Image-based motility and stress inference in tissues
Motivation: Cell motility is a defining feature of both tumor progression and immune defense. In tumors, cancer cells migrate along extracellular matrix fibers, invade surrounding tissues, and intravasate into blood vessels, leading to metastasis. Pro-tumor macrophages further promote this process by remodeling the matrix and establishing signaling loops that enhance carcinoma invasion. Conversely, effective immune responses rely on motile lymphocytes and macrophages that infiltrate tissues, navigate dense tumor microenvironments, and engage with target cells.

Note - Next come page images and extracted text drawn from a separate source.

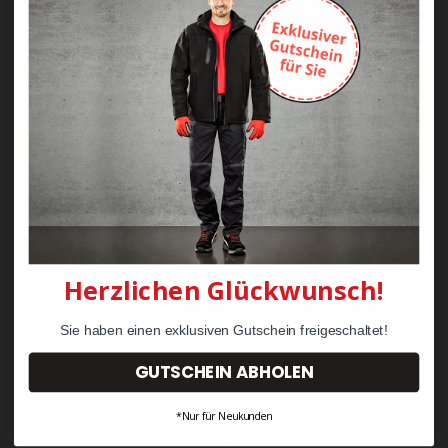
WORKS Bistroschürze
WORKS Koch-
S100
Bäckerhose H404
9,90 €
39,50 €
Herzlichen Glückwunsch!
Sie haben einen exklusiven Gutschein freigeschaltet!
GUTSCHEIN ABHOLEN
*Nur für Neukunden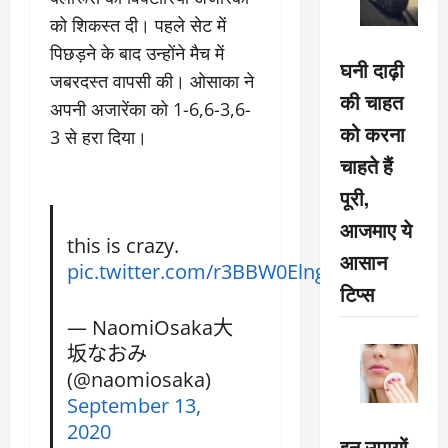
को शिकस्त दी। पहले सेट में
पिछड़ने के बाद उन्होंने मैच में
घनी दाढ़ी
जबरदस्त वापसी की। ओसाका ने
की चाहत
अपनी अजारेंका को 1-6,6-3,6-
को करना
3 से हरा दिया।
चाहते हैं
पूरी,
आजमाए ये
this is crazy.
आसान
pic.twitter.com/r3BBW0Elng
टिप्स
— NaomiOsaka大
坂なおみ
(@naomiosaka)
September 13,
2020
इन उपायों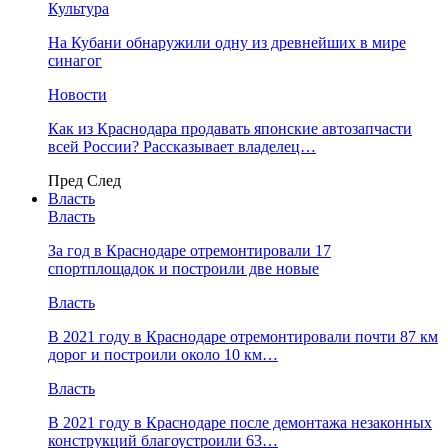
Культура
На Кубани обнаружили одну из древнейших в мире
синагог
Новости
Как из Краснодара продавать японские автозапчасти
всей России? Рассказывает владелец…
Пред
След
Власть
Власть
За год в Краснодаре отремонтировали 17
спортплощадок и построили две новые
Власть
В 2021 году в Краснодаре отремонтировали почти 87 км
дорог и построили около 10 км…
Власть
В 2021 году в Краснодаре после демонтажа незаконных
конструкций благоустроили 63…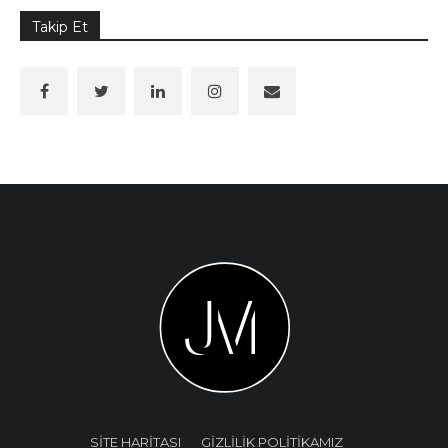
Takip Et
SİTE HARİTASI
GİZLİLİK POLİTİKAMIZ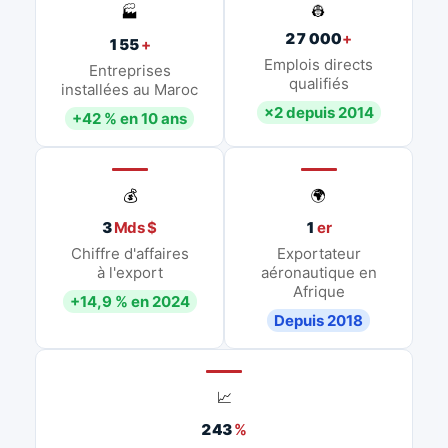
👷
🏭
27 000
+
155
+
Emplois directs
Entreprises
qualifiés
installées au Maroc
×2 depuis 2014
+42 % en 10 ans
💰
🌍
3
Mds $
1
er
Chiffre d'affaires
Exportateur
à l'export
aéronautique en
Afrique
+14,9 % en 2024
Depuis 2018
📈
243
%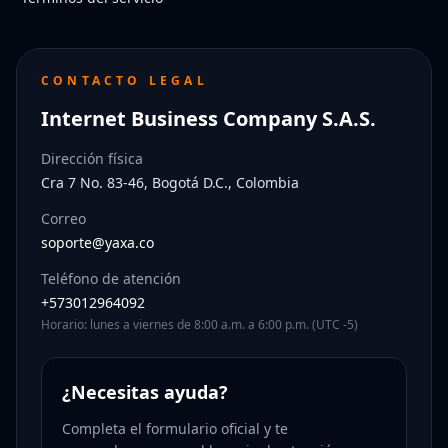
CONTACTO LEGAL
Internet Business Company S.A.S.
Dirección física
Cra 7 No. 83-46, Bogotá D.C., Colombia
Correo
soporte@yaxa.co
Teléfono de atención
+573012964092
Horario: lunes a viernes de 8:00 a.m. a 6:00 p.m. (UTC -5)
¿Necesitas ayuda?
Completa el formulario oficial y te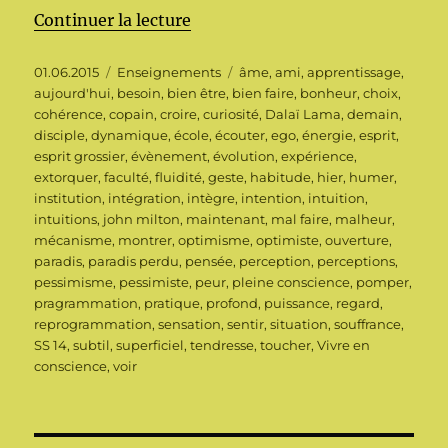
de « Peur de bien faire ou reche
Continuer la lecture
Publié
Catégories
Étiquettes
01.06.2015
Enseignements
âme
,
ami
,
apprentissage
,
le
aujourd'hui
,
besoin
,
bien être
,
bien faire
,
bonheur
,
choix
,
cohérence
,
copain
,
croire
,
curiosité
,
Dalaï Lama
,
demain
,
disciple
,
dynamique
,
école
,
écouter
,
ego
,
énergie
,
esprit
,
esprit grossier
,
évènement
,
évolution
,
expérience
,
extorquer
,
faculté
,
fluidité
,
geste
,
habitude
,
hier
,
humer
,
institution
,
intégration
,
intègre
,
intention
,
intuition
,
intuitions
,
john milton
,
maintenant
,
mal faire
,
malheur
,
mécanisme
,
montrer
,
optimisme
,
optimiste
,
ouverture
,
paradis
,
paradis perdu
,
pensée
,
perception
,
perceptions
,
pessimisme
,
pessimiste
,
peur
,
pleine conscience
,
pomper
,
pragrammation
,
pratique
,
profond
,
puissance
,
regard
,
reprogrammation
,
sensation
,
sentir
,
situation
,
souffrance
,
SS 14
,
subtil
,
superficiel
,
tendresse
,
toucher
,
Vivre en
conscience
,
voir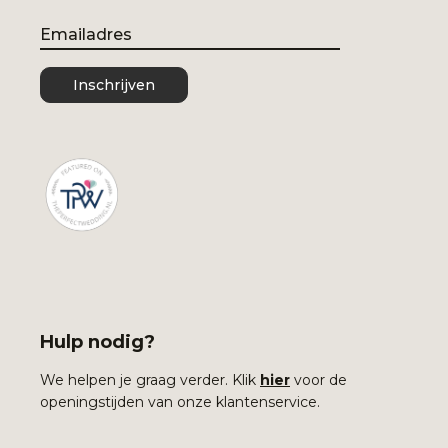
Email
Inschrijven
Hulp nodig?
We helpen je graag verder. Klik
hier
voor de
openingstijden van onze klantenservice.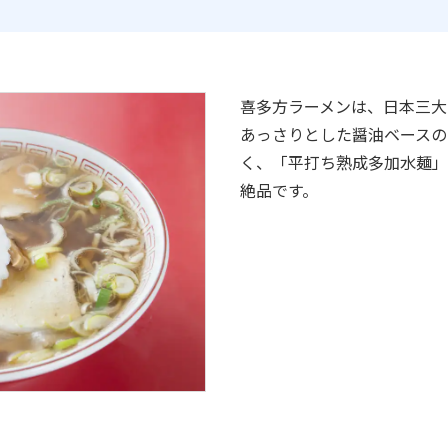
喜多方ラーメンは、日本三大
あっさりとした醤油ベースの
く、「平打ち熟成多加水麺」
絶品です。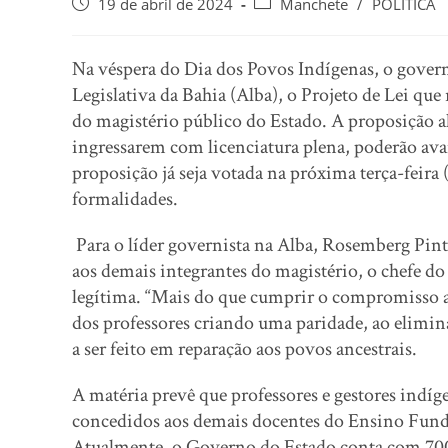
19 de abril de 2024
Manchete
/
POLÍTICA
Na véspera do Dia dos Povos Indígenas, o gove
Legislativa da Bahia (Alba), o Projeto de Lei que
do magistério público do Estado. A proposição alt
ingressarem com licenciatura plena, poderão avan
proposição já seja votada na próxima terça-feira 
formalidades.
Para o líder governista na Alba, Rosemberg Pinto
aos demais integrantes do magistério, o chefe do
legítima. “Mais do que cumprir o compromisso a
dos professores criando uma paridade, ao elimin
a ser feito em reparação aos povos ancestrais.
A matéria prevê que professores e gestores indíg
concedidos aos demais docentes do Ensino Fund
Atualmente, o Governo do Estado conta com 700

Ongoing work: To capture these dynamics, we are developing a non-equilibrium motility inference framework that extracts velocity fields and mechanical stresses from static histological images—addressing a key gap in how we measure mechanical transitions in living systems. Unlike conventional force inference methods that assume mechanical equilibrium, our approach accounts for net forces and motion, revealing the inherently dynamic behaviors of tissues. It also complements RNA velocity, which links transcript dynamics to cell fate transitions and is most effective in developing embryos. By contrast, our mechanics-based framework directly connects physical forces to motility, making it uniquely suited to tumor microenvironments where mechanical cues strongly dictate cell behavior. It enables analysis of how velocity and force distributions vary across cell types and regions without the need for time-lapse imaging or external perturbation. When integrated with spatial transcriptomics data of a breast tumor (A. Janesick et al., 2023), as shown in Fig. 1, the method reveals that vascular endothelial cells exhibit the highest velocities, consistent with active tumor vascularization. Boxplot analysis further shows that immune cells are more motile than tumor cells, suggesting enhanced immune response relative to tumor progression.
Figure 1: Motility inference from breast tumor images uncovers tumor progression and immune responses.